* Lower pulp prices, risings costs, higher taxes take toll
* High base of comparison also hurt net profit
* Sales increased 7.7 percent last year
SANTIAGO, March 14 Chilean industrial conglomerate Copec said on Thursday that net profit dropped by more than half last year on declining wood pulp prices, rising costs and higher taxes on businesses in Chile.
Also weighing on Copec's bottom line was a high base of comparison due to a $532 million insurance payment the company received in 2011 for damages its installations suffered from a massive earthquake and ensuing tsunami that struck in 2010.
Net profit tumbled 56 percent to $409.57 million in 2012 from the prior year, in line with expectations.
"The drop in operational results is due mainly to lower results in the forestry and fuel sectors ... There was a drop in sales in the wood pulp business, due to lower average sales prices and an increase in costs," Copec said in a statement posted on the local securities regulator's website.
Chile's Congress in September approved changes in tax laws to help fund an education reform.
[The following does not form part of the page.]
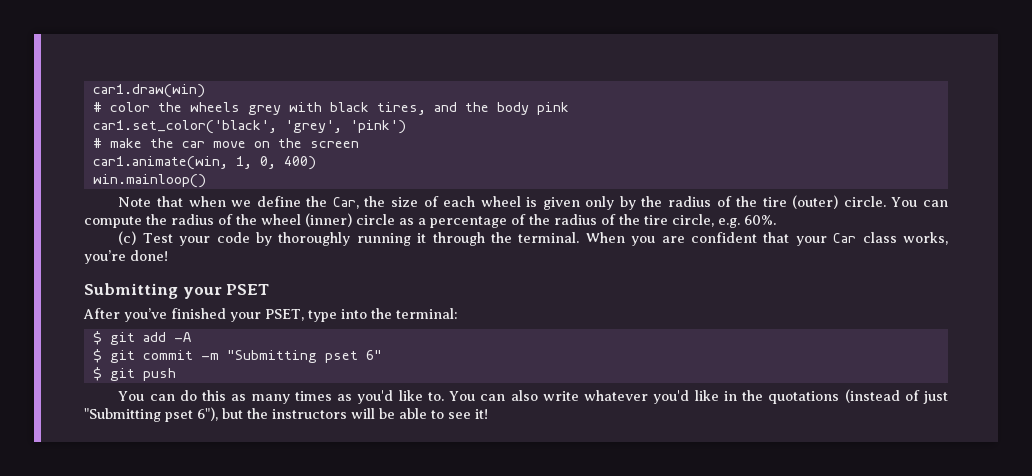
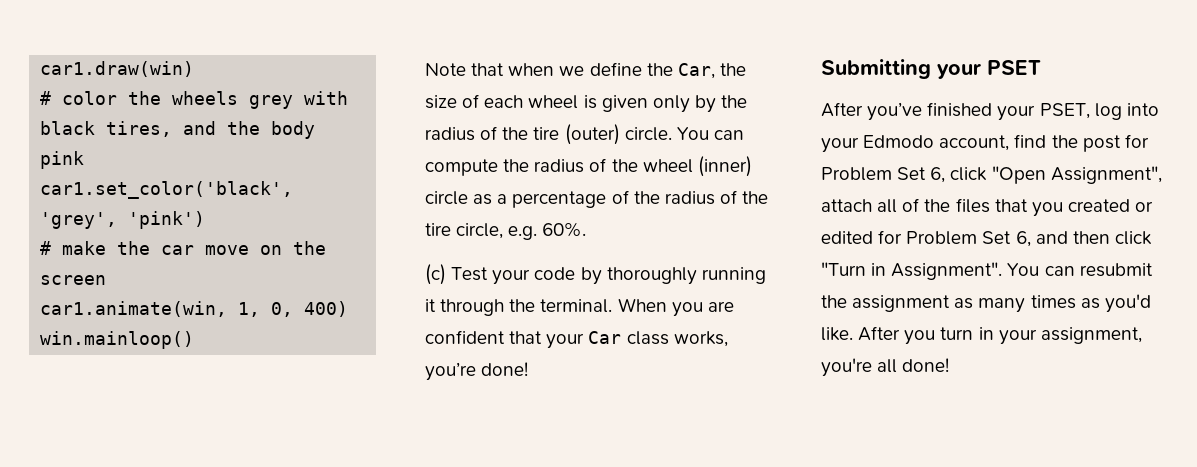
[308,308,458,322] [92,331,191,345] [92,349,382,363] [92,367,176,381] [118,390,227,401] type into the terminal: // $ git add -A // $ git commit -m "Submitting pset 6" // $ git push // You can do this -> [1094,103,1159,120] [821,134,1149,153] [821,166,1162,184] [821,198,1154,217] [821,230,1152,247] [821,262,1153,280] [821,295,951,312] log into your Edmodo account, find the post for Problem Set 6, click "Open Assignment", attach all of the files that you created or edited for Problem Set 6, and then click "Turn in Assignment". You can resubmit the assignment
[398,389,949,404] [84,407,488,422] like to. You can also write whatever you'd like in the quotations (instead of just "Submitting pset 6"), but the instructors will be able to see it! -> [821,326,1142,345] [821,358,950,377] like. After you turn in your assignment, you're all done!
Businesses in the Andean nation now face a higher tax rate of 20 percent and fewer loopholes to evade them, though the rate remains well below Latin America's average rate of 25.06 percent in 2011, according to accounting firm KPMG.
Sales at Copec, which owns the world's second-biggest wood pulp producer and the third-largest commercial fishing company, as well as the main fuel distributor in Chile and Colombia, rose 7.7 percent in 2012 to $22.761 billion.
EBITDA, or earnings before interest, taxes, depreciation and amortization, slumped 23 percent last year to $1.559 billion.
Before its earnings were reported, shares of Copec ended 0.6 percent lower on Thursday, roughly in line with the blue-chip IPSA stock index decline.